#680 theoldmortuary ponders

The 15th of September, a day that I usually allow to pass without too much notice. It is 29 years ago that my father died and it is maths that makes today different. I was 29 when I had my first child so he is now the age I was when I effectively became parentless. My mother was already terminally ill with neurosarcoidosis at the time of my fathers death. This is not in any way a sad ponder. I am blissfully lucky to have two adult children who stand successfully on their own two feet and for whom being actively parented is not essential. They are also fabulous parents themselves. But what exactly, as a fully grown adult did I lose 29 years ago.

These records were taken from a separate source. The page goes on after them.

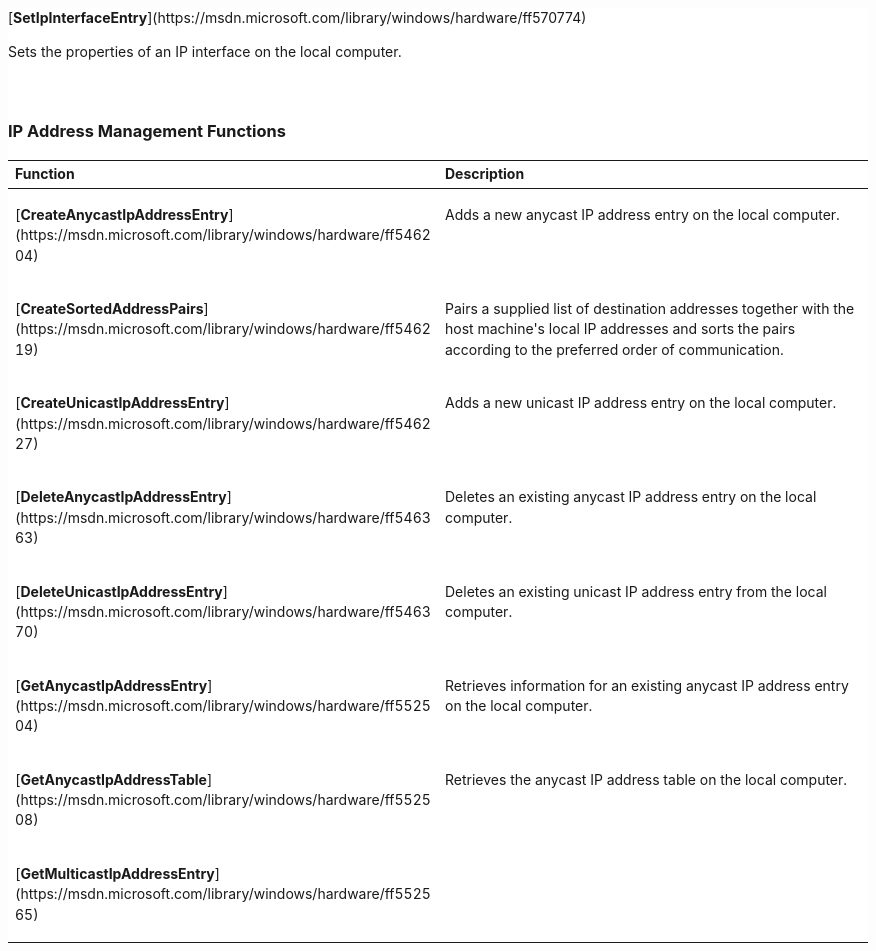 <tr class="odd">
<td align="left"><p>[<strong>SetIpInterfaceEntry</strong>](https://msdn.microsoft.com/library/windows/hardware/ff570774)</p></td>
<td align="left"><p>Sets the properties of an IP interface on the local computer.</p></td>
</tr>
</tbody>
</table>

 

### IP Address Management Functions

<table>
<colgroup>
<col width="50%" />
<col width="50%" />
</colgroup>
<thead>
<tr class="header">
<th align="left">Function</th>
<th align="left">Description</th>
</tr>
</thead>
<tbody>
<tr class="odd">
<td align="left"><p>[<strong>CreateAnycastIpAddressEntry</strong>](https://msdn.microsoft.com/library/windows/hardware/ff546204)</p></td>
<td align="left"><p>Adds a new anycast IP address entry on the local computer.</p></td>
</tr>
<tr class="even">
<td align="left"><p>[<strong>CreateSortedAddressPairs</strong>](https://msdn.microsoft.com/library/windows/hardware/ff546219)</p></td>
<td align="left"><p>Pairs a supplied list of destination addresses together with the host machine's local IP addresses and sorts the pairs according to the preferred order of communication.</p></td>
</tr>
<tr class="odd">
<td align="left"><p>[<strong>CreateUnicastIpAddressEntry</strong>](https://msdn.microsoft.com/library/windows/hardware/ff546227)</p></td>
<td align="left"><p>Adds a new unicast IP address entry on the local computer.</p></td>
</tr>
<tr class="even">
<td align="left"><p>[<strong>DeleteAnycastIpAddressEntry</strong>](https://msdn.microsoft.com/library/windows/hardware/ff546363)</p></td>
<td align="left"><p>Deletes an existing anycast IP address entry on the local computer.</p></td>
</tr>
<tr class="odd">
<td align="left"><p>[<strong>DeleteUnicastIpAddressEntry</strong>](https://msdn.microsoft.com/library/windows/hardware/ff546370)</p></td>
<td align="left"><p>Deletes an existing unicast IP address entry from the local computer.</p></td>
</tr>
<tr class="even">
<td align="left"><p>[<strong>GetAnycastIpAddressEntry</strong>](https://msdn.microsoft.com/library/windows/hardware/ff552504)</p></td>
<td align="left"><p>Retrieves information for an existing anycast IP address entry on the local computer.</p></td>
</tr>
<tr class="odd">
<td align="left"><p>[<strong>GetAnycastIpAddressTable</strong>](https://msdn.microsoft.com/library/windows/hardware/ff552508)</p></td>
<td align="left"><p>Retrieves the anycast IP address table on the local computer.</p></td>
</tr>
<tr class="even">
<td align="left"><p>[<strong>GetMulticastIpAddressEntry</strong>](https://msdn.microsoft.com/library/windows/hardware/ff552565)</p></td>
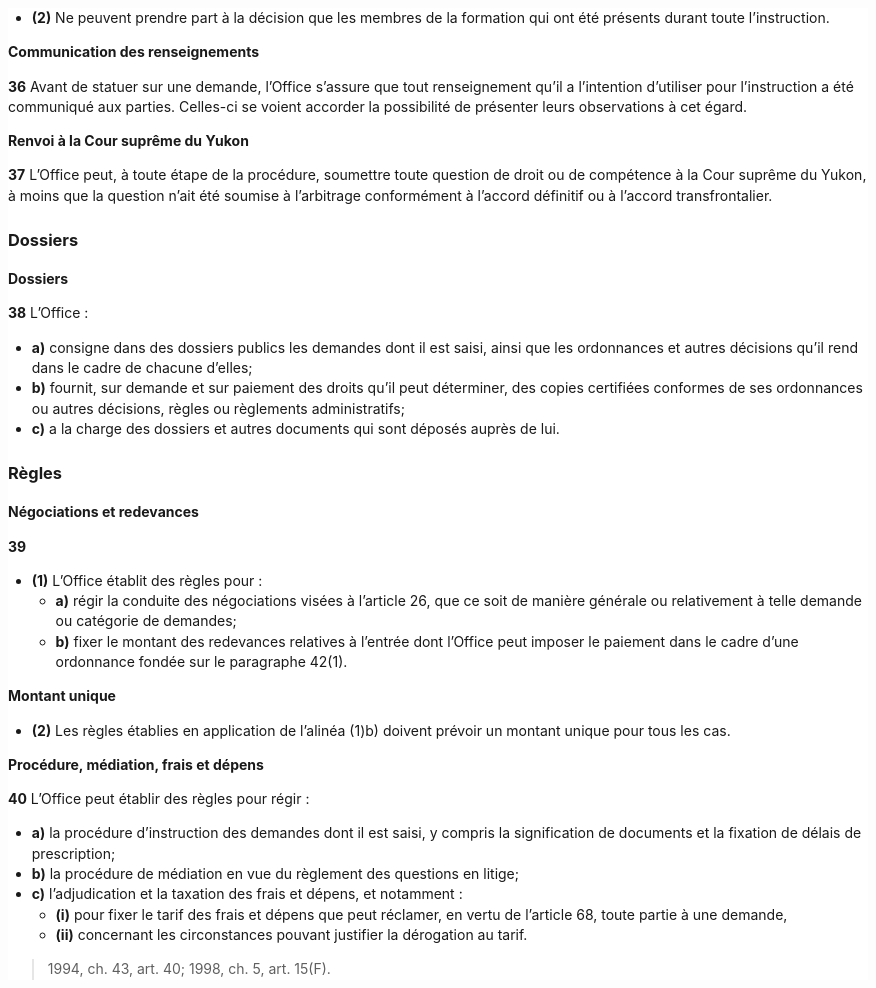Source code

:- **(2)** Ne peuvent prendre part à la décision que les membres de la formation qui ont été présents durant toute l’instruction.




**Communication des renseignements**

**36** Avant de statuer sur une demande, l’Office s’assure que tout renseignement qu’il a l’intention d’utiliser pour l’instruction a été communiqué aux parties. Celles-ci se voient accorder la possibilité de présenter leurs observations à cet égard.




**Renvoi à la Cour suprême du Yukon**

**37** L’Office peut, à toute étape de la procédure, soumettre toute question de droit ou de compétence à la Cour suprême du Yukon, à moins que la question n’ait été soumise à l’arbitrage conformément à l’accord définitif ou à l’accord transfrontalier.




### Dossiers



**Dossiers**

**38** L’Office :
- **a)** consigne dans des dossiers publics les demandes dont il est saisi, ainsi que les ordonnances et autres décisions qu’il rend dans le cadre de chacune d’elles;
- **b)** fournit, sur demande et sur paiement des droits qu’il peut déterminer, des copies certifiées conformes de ses ordonnances ou autres décisions, règles ou règlements administratifs;
- **c)** a la charge des dossiers et autres documents qui sont déposés auprès de lui.




### Règles



**Négociations et redevances**

**39** 

- **(1)** L’Office établit des règles pour :
	- **a)** régir la conduite des négociations visées à l’article 26, que ce soit de manière générale ou relativement à telle demande ou catégorie de demandes;
	- **b)** fixer le montant des redevances relatives à l’entrée dont l’Office peut imposer le paiement dans le cadre d’une ordonnance fondée sur le paragraphe 42(1).

**Montant unique**

- **(2)** Les règles établies en application de l’alinéa (1)b) doivent prévoir un montant unique pour tous les cas.




**Procédure, médiation, frais et dépens**

**40** L’Office peut établir des règles pour régir :
- **a)** la procédure d’instruction des demandes dont il est saisi, y compris la signification de documents et la fixation de délais de prescription;
- **b)** la procédure de médiation en vue du règlement des questions en litige;
- **c)** l’adjudication et la taxation des frais et dépens, et notamment :
	- **(i)** pour fixer le tarif des frais et dépens que peut réclamer, en vertu de l’article 68, toute partie à une demande,
	- **(ii)** concernant les circonstances pouvant justifier la dérogation au tarif.
> 1994, ch. 43, art. 40; 1998, ch. 5, art. 15(F).
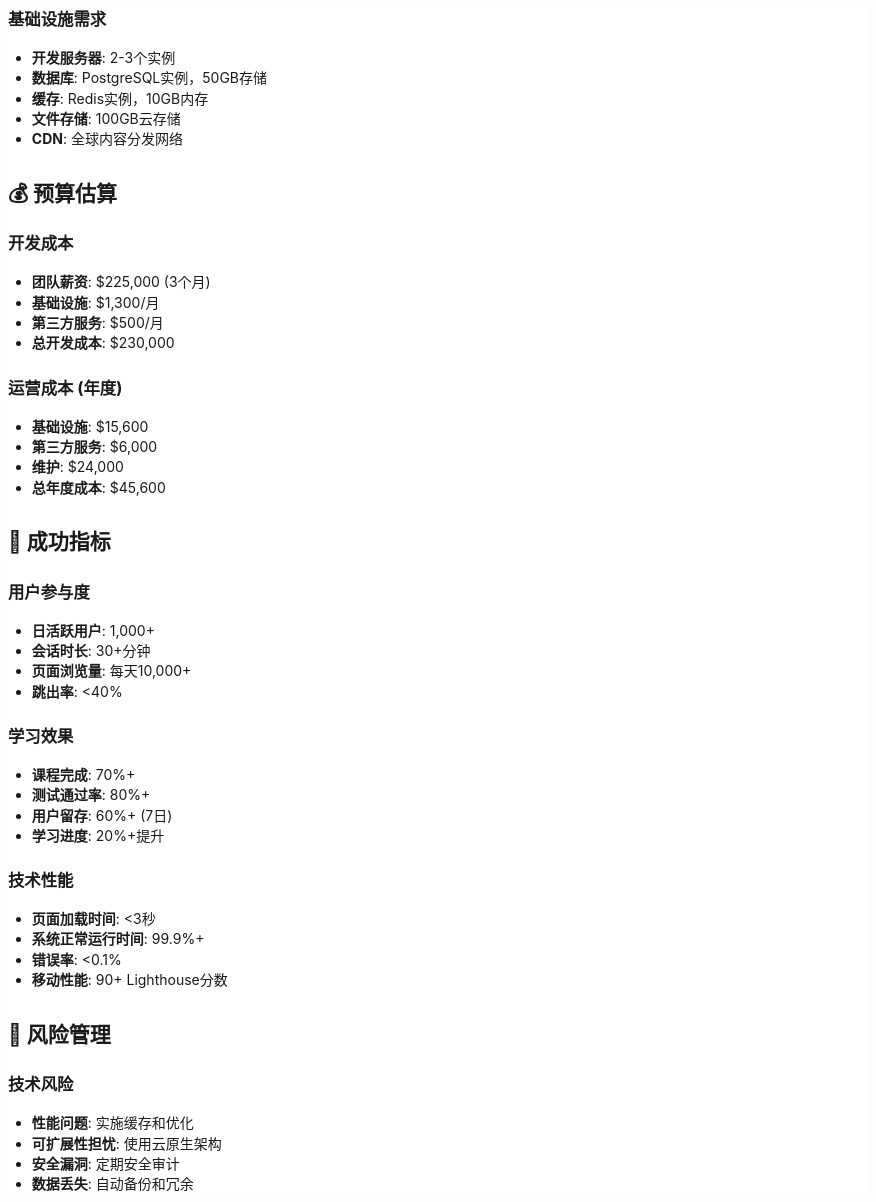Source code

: ### 基础设施需求
- **开发服务器**: 2-3个实例
- **数据库**: PostgreSQL实例，50GB存储
- **缓存**: Redis实例，10GB内存
- **文件存储**: 100GB云存储
- **CDN**: 全球内容分发网络

## 💰 预算估算

### 开发成本
- **团队薪资**: $225,000 (3个月)
- **基础设施**: $1,300/月
- **第三方服务**: $500/月
- **总开发成本**: $230,000

### 运营成本 (年度)
- **基础设施**: $15,600
- **第三方服务**: $6,000
- **维护**: $24,000
- **总年度成本**: $45,600

## 🎯 成功指标

### 用户参与度
- **日活跃用户**: 1,000+
- **会话时长**: 30+分钟
- **页面浏览量**: 每天10,000+
- **跳出率**: <40%

### 学习效果
- **课程完成**: 70%+
- **测试通过率**: 80%+
- **用户留存**: 60%+ (7日)
- **学习进度**: 20%+提升

### 技术性能
- **页面加载时间**: <3秒
- **系统正常运行时间**: 99.9%+
- **错误率**: <0.1%
- **移动性能**: 90+ Lighthouse分数

## 🚨 风险管理

### 技术风险
- **性能问题**: 实施缓存和优化
- **可扩展性担忧**: 使用云原生架构
- **安全漏洞**: 定期安全审计
- **数据丢失**: 自动备份和冗余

How has my life map been altered by not having an older generation above me for almost half of my life. No brothers or sisters aunts, uncles or cousins to seek the answer to life’s adult quandaries. In truth I have muddled along with the help of friends and sometimes strangers. By and large muddling along has been fine, there really has been no other option. I am certain that with my parents around some of my adult decisions would have been different and better informed. That in itself is quite life affirming, in that, with a little bit of effort poor decision making can be turned around.

A few years ago I bought this painting of two Hares from a fellow artist. It reminded me of that September day 29 years ago. My Dad has quite a sociable death and he had gathered the people he wanted to see over the few days of his demise. His bedroom overlooked the flat fields of the Essex countryside. The recently harvested fields were the playground of Hares whose antics gave everyone something else, beyond death to think of.

I have never seen a Hare since.

Today I decided to turn this small picture into a much larger print as a celebration of love and loss, and all the complexity of being the young matriarch and growing to be an old one.